Documents obtained in the Appleby database showed that Mr Dangote also invested $50 million in a Mauritius-incorporated private equity fund, Carlyle Sub-Saharan Fund Limited through Dangote Industries Limited.
The fund, which holds a Mauritius Global Business Company 1 (GBC1) licence, in its confidential placement memorandum dated December 28, 2011 seeking $500 million investments, explained that the fund was needed for “expansion capital investments throughout Sub-Saharan Africa, with a particular focus on South Africa, Nigeria and Kenya.”
The promoters of the fund said the Class “A” ordinary shares it was offering was only available to “sophisticated investors”.
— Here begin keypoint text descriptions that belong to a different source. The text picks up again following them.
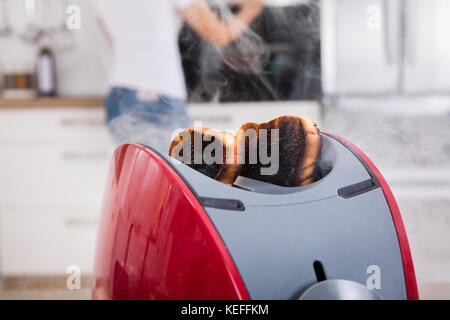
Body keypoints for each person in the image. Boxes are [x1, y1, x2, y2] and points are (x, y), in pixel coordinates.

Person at [95, 0, 264, 153]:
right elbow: (218, 34)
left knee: (134, 178)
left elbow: (114, 39)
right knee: (163, 180)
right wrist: (251, 9)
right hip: (157, 97)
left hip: (118, 95)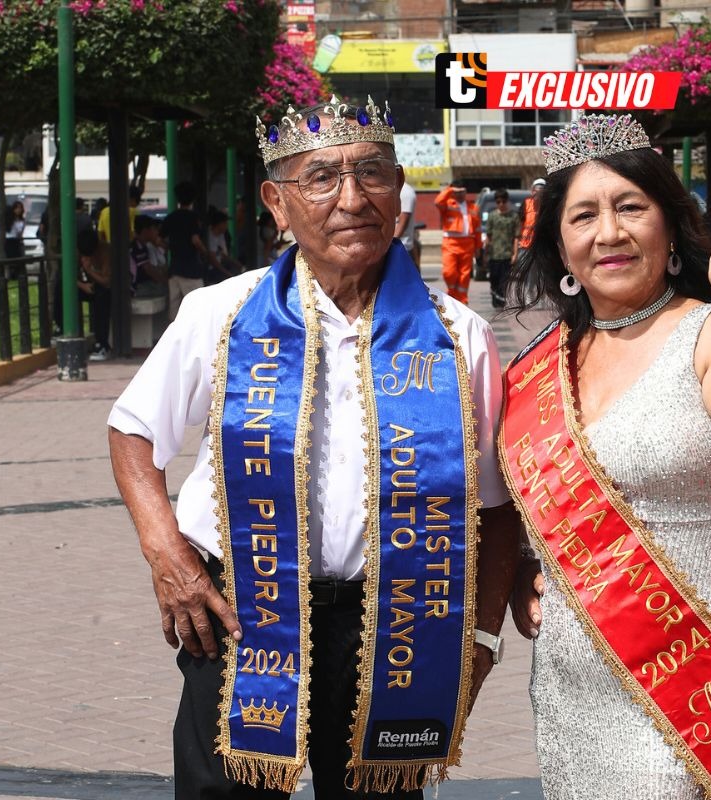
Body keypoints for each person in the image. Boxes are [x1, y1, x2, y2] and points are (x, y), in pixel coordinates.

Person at [107, 96, 519, 800]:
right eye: (322, 178)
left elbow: (495, 507)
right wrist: (165, 549)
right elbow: (133, 428)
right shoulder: (223, 314)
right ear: (278, 202)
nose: (352, 198)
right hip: (240, 609)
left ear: (398, 193)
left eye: (373, 174)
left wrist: (478, 642)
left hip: (397, 620)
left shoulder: (458, 336)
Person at [502, 114, 711, 800]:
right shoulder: (540, 368)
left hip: (687, 674)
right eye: (583, 216)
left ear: (668, 228)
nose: (608, 232)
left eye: (630, 207)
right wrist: (523, 571)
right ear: (560, 244)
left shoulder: (709, 332)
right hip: (570, 682)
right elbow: (514, 502)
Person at [160, 181, 213, 320]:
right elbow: (195, 240)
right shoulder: (193, 217)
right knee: (198, 305)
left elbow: (159, 240)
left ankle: (174, 336)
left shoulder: (171, 217)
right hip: (191, 269)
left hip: (174, 269)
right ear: (193, 199)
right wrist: (205, 252)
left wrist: (171, 248)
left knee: (174, 307)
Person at [435, 178, 481, 304]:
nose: (460, 194)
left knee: (464, 274)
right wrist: (450, 189)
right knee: (449, 272)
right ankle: (452, 293)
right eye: (457, 192)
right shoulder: (448, 204)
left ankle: (462, 299)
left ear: (466, 192)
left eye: (462, 191)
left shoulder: (473, 207)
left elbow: (477, 229)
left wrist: (478, 247)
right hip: (451, 242)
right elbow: (437, 201)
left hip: (468, 243)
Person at [76, 228, 112, 360]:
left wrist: (89, 270)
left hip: (104, 289)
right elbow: (67, 277)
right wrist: (82, 285)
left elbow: (107, 282)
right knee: (61, 288)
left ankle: (102, 344)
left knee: (102, 299)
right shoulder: (77, 251)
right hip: (87, 286)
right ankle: (62, 329)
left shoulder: (105, 251)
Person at [482, 189, 519, 308]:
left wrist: (515, 254)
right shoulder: (492, 216)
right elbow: (488, 235)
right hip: (494, 254)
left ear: (507, 201)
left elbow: (516, 237)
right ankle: (495, 298)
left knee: (504, 280)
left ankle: (502, 301)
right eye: (498, 202)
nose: (501, 204)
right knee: (494, 278)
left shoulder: (513, 216)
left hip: (507, 253)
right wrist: (485, 253)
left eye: (503, 201)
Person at [128, 214, 167, 298]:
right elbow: (149, 269)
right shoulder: (136, 247)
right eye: (154, 229)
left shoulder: (143, 246)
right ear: (145, 231)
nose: (157, 232)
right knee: (167, 290)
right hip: (137, 288)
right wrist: (166, 282)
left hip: (144, 285)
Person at [203, 207, 243, 284]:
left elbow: (223, 255)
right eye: (225, 223)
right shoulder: (209, 235)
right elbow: (213, 259)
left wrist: (238, 265)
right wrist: (227, 273)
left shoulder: (221, 235)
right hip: (210, 271)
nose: (227, 225)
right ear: (219, 224)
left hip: (220, 267)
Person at [513, 177, 545, 264]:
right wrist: (516, 247)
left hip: (542, 248)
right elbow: (519, 225)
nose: (537, 194)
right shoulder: (526, 204)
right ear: (532, 191)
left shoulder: (548, 206)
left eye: (541, 191)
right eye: (536, 191)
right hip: (525, 247)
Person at [394, 179, 417, 263]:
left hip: (401, 247)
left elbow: (403, 222)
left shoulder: (406, 192)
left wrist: (391, 244)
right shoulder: (392, 190)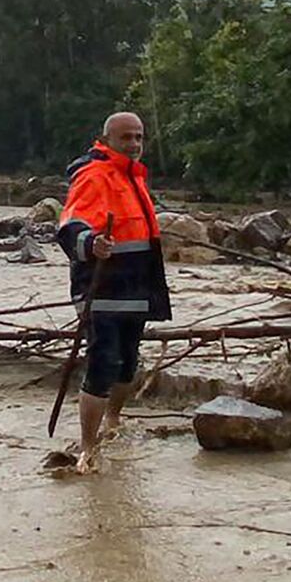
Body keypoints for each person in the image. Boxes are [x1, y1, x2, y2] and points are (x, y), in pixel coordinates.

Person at [55, 111, 172, 474]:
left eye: (138, 137)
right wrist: (90, 243)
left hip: (136, 285)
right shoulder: (94, 175)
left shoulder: (133, 176)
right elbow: (70, 223)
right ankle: (88, 447)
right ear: (106, 139)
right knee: (104, 364)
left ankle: (114, 420)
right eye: (126, 138)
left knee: (129, 362)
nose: (134, 144)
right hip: (101, 287)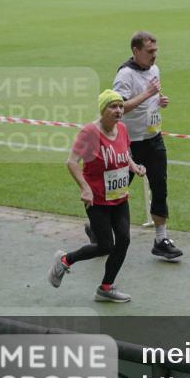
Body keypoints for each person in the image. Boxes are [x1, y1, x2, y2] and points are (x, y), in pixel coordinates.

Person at [48, 90, 145, 303]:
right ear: (103, 109)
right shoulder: (90, 133)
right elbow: (72, 162)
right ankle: (65, 260)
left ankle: (106, 288)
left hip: (119, 197)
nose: (119, 110)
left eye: (121, 106)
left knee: (124, 240)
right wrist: (85, 188)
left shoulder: (122, 129)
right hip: (97, 200)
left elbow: (125, 154)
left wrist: (134, 167)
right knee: (105, 246)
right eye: (113, 106)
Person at [111, 31, 182, 261]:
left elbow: (152, 98)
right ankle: (97, 228)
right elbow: (118, 108)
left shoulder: (154, 70)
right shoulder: (125, 75)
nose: (154, 55)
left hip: (154, 138)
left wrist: (159, 100)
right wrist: (147, 94)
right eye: (150, 51)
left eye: (155, 51)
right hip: (129, 143)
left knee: (160, 186)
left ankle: (161, 239)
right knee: (117, 190)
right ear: (136, 51)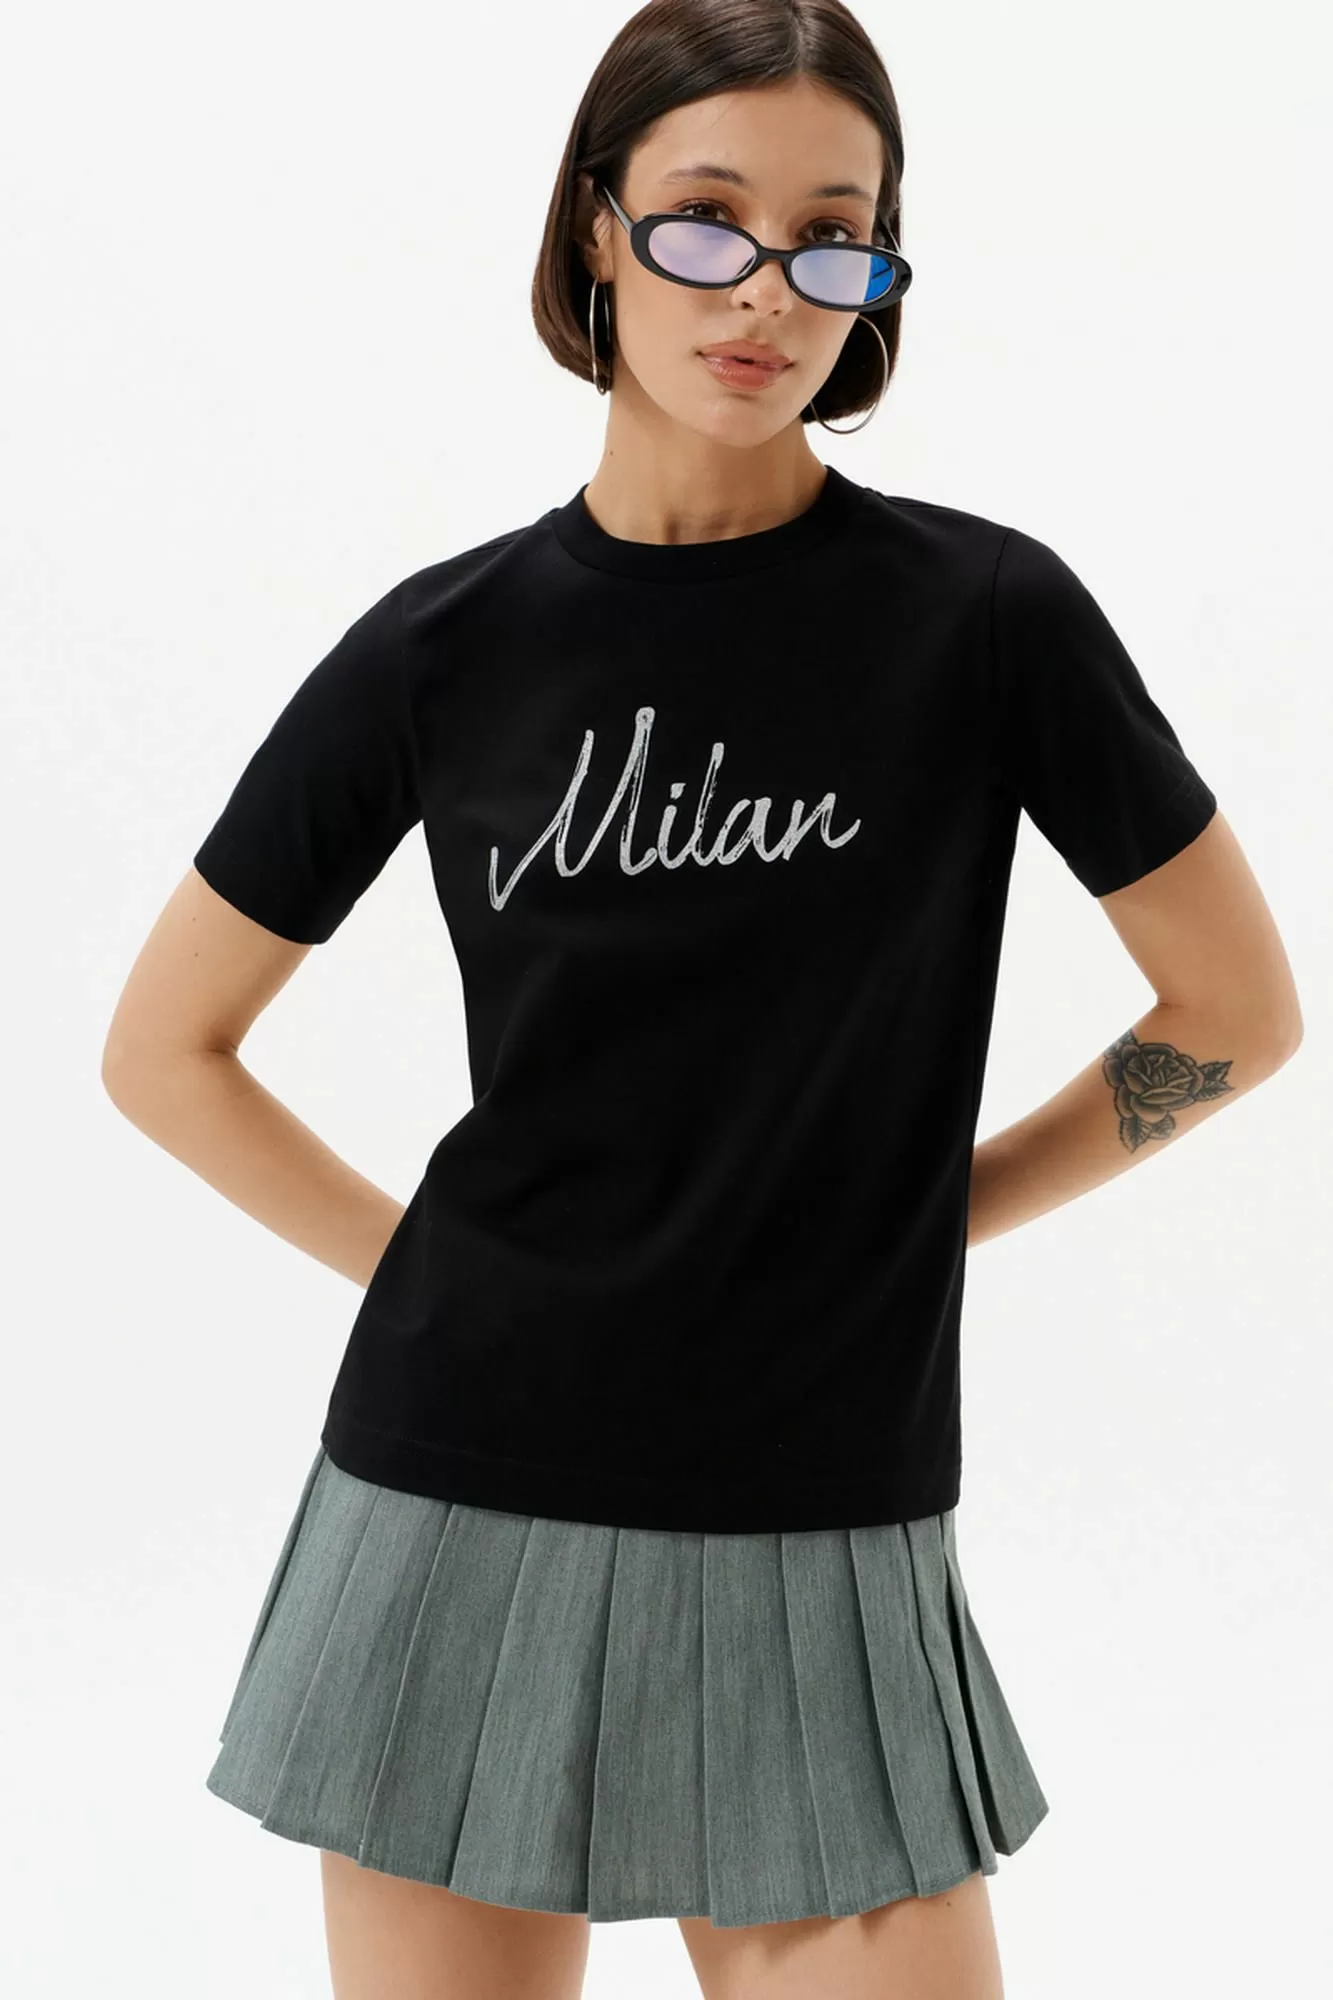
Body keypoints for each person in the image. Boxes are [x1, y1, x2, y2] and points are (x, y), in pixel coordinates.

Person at [101, 4, 1302, 1997]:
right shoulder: (442, 648)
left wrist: (931, 1214)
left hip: (822, 1508)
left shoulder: (987, 622)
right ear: (597, 230)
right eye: (705, 218)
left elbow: (1234, 1012)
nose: (763, 290)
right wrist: (443, 1279)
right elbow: (164, 1051)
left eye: (833, 237)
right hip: (453, 1488)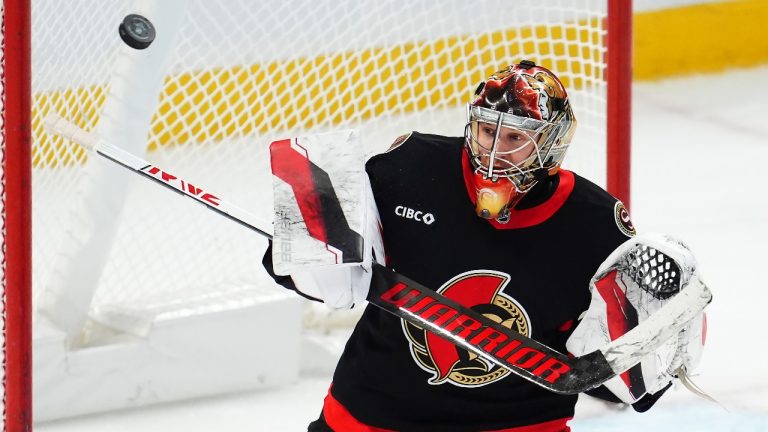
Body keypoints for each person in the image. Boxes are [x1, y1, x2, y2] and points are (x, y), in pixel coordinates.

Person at [263, 60, 705, 431]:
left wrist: (643, 352)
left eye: (516, 138)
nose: (495, 151)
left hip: (515, 423)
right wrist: (304, 238)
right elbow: (300, 269)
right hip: (372, 412)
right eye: (487, 132)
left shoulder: (595, 225)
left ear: (551, 144)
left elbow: (610, 379)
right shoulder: (411, 168)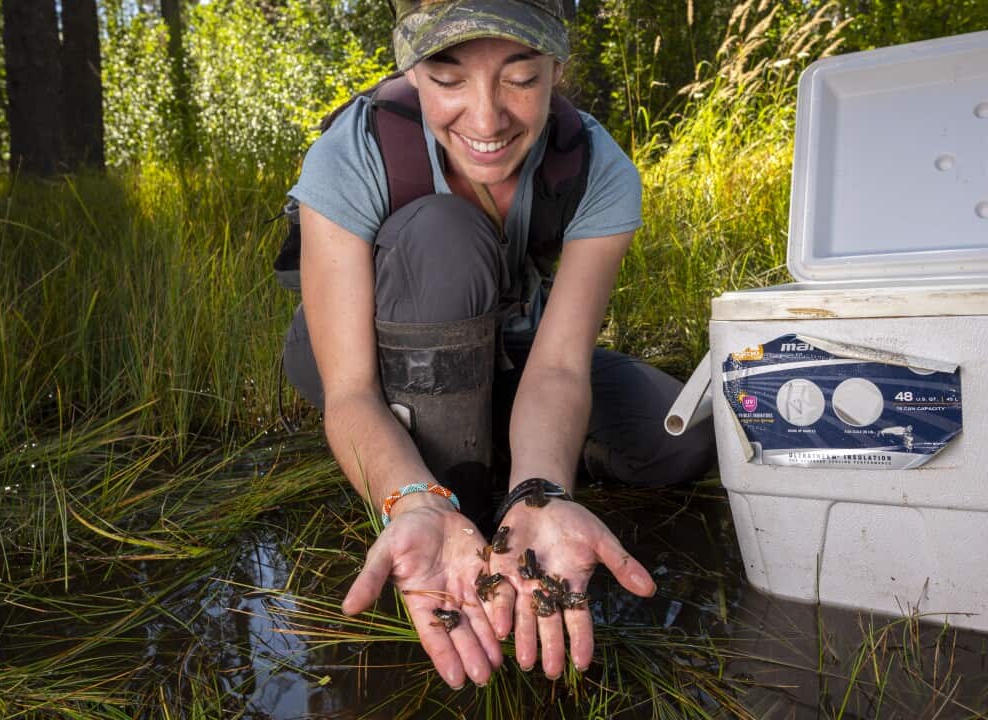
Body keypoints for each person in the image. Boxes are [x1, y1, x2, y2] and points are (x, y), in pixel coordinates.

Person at [279, 0, 715, 690]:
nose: (486, 121)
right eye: (448, 79)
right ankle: (457, 502)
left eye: (520, 78)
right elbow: (351, 390)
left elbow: (562, 365)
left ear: (556, 69)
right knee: (444, 235)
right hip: (366, 361)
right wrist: (414, 498)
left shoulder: (599, 167)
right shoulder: (355, 152)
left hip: (510, 353)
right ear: (412, 70)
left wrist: (541, 488)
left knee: (684, 437)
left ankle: (514, 478)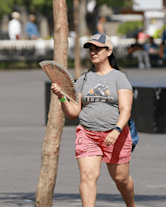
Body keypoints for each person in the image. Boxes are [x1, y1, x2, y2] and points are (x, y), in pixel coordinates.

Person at [50, 33, 137, 207]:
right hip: (88, 134)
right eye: (91, 49)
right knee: (88, 175)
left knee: (120, 178)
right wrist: (61, 97)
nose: (93, 52)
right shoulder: (84, 79)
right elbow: (73, 113)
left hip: (115, 135)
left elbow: (126, 109)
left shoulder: (119, 78)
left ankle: (131, 205)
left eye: (97, 48)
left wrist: (117, 130)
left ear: (109, 51)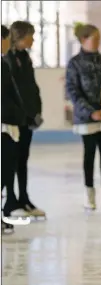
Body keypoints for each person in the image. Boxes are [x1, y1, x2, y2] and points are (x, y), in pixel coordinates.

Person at [66, 23, 101, 211]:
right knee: (89, 155)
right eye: (95, 38)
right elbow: (72, 91)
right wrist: (90, 111)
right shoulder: (75, 63)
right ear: (84, 40)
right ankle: (89, 192)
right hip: (86, 118)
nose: (99, 42)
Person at [4, 21, 46, 219]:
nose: (34, 39)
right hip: (15, 119)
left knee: (22, 160)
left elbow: (31, 88)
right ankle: (10, 200)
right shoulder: (9, 59)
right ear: (20, 36)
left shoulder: (24, 57)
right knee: (11, 160)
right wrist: (22, 114)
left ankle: (23, 198)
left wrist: (36, 112)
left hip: (27, 118)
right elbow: (13, 93)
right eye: (31, 35)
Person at [1, 24, 29, 234]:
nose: (8, 43)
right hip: (5, 125)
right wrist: (20, 115)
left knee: (7, 171)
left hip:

A Class A ordinary share is usually given to a company’s management team and is accompanied with voting powers than a Class B share. This type of share helps keep the control of the company in the hands of senior management executives.
“Founded in 2011 and headed by an experienced team of Africans, Carlyle’s Sub-Saharan Africa investment advisory team, based in Johannesburg, South Africa and Lagos, Nigeria, is one of the most experienced private equity teams on the African continent with over 50 years of combined private equity experience as well as extensive experience in M&A, project finance, consulting and operations, including 30 years in Sub-Saharan Africa,” the company says of itself.
The minimum investment commitment allowed in the five-year fund was $5 million with a promise of targeted gross return of 25 percent.
Some of the documents obtained showed that Mr. Dangote has the highest shares in the fund with 10,919,444 Class A ordinary shares. Some other investors in the fund are the African Development Banks with $50 million and with 5,789,877 Class A shares, Old Mutual Life Assurance (South Africa) with $27.5m, Africa Reinsurance Corporation (Cameroun) with $5m and Sugar Industry Pension Fund – $2m.
As a GBC1 business the fund is only required to pay just three percent in tax. But with the Double Taxation Treaties (DTT) that Mauritius signed with about 43 countries, investors in the fund even pay less taxes.
DTTs are signed between two governments to prevent income of businesses from getting taxed twice and to prevent double non-taxation, but offshore companies exploit loopholes in them to siphon significant portions of their profits to tax havens where they pay little or zero tax. Low-tax countries like Mauritius deliberately sign DTTs with several countries which allow multinationals to engage in treaty –shopping
Mauritius is on the European Union and Oxfam blacklists of world’s worst tax haven. However, in a response to questions from ICIJ, the government of Mauritius argued that the classification of the Indian ocean country as a tax haven was “unfair and based on incomplete information.”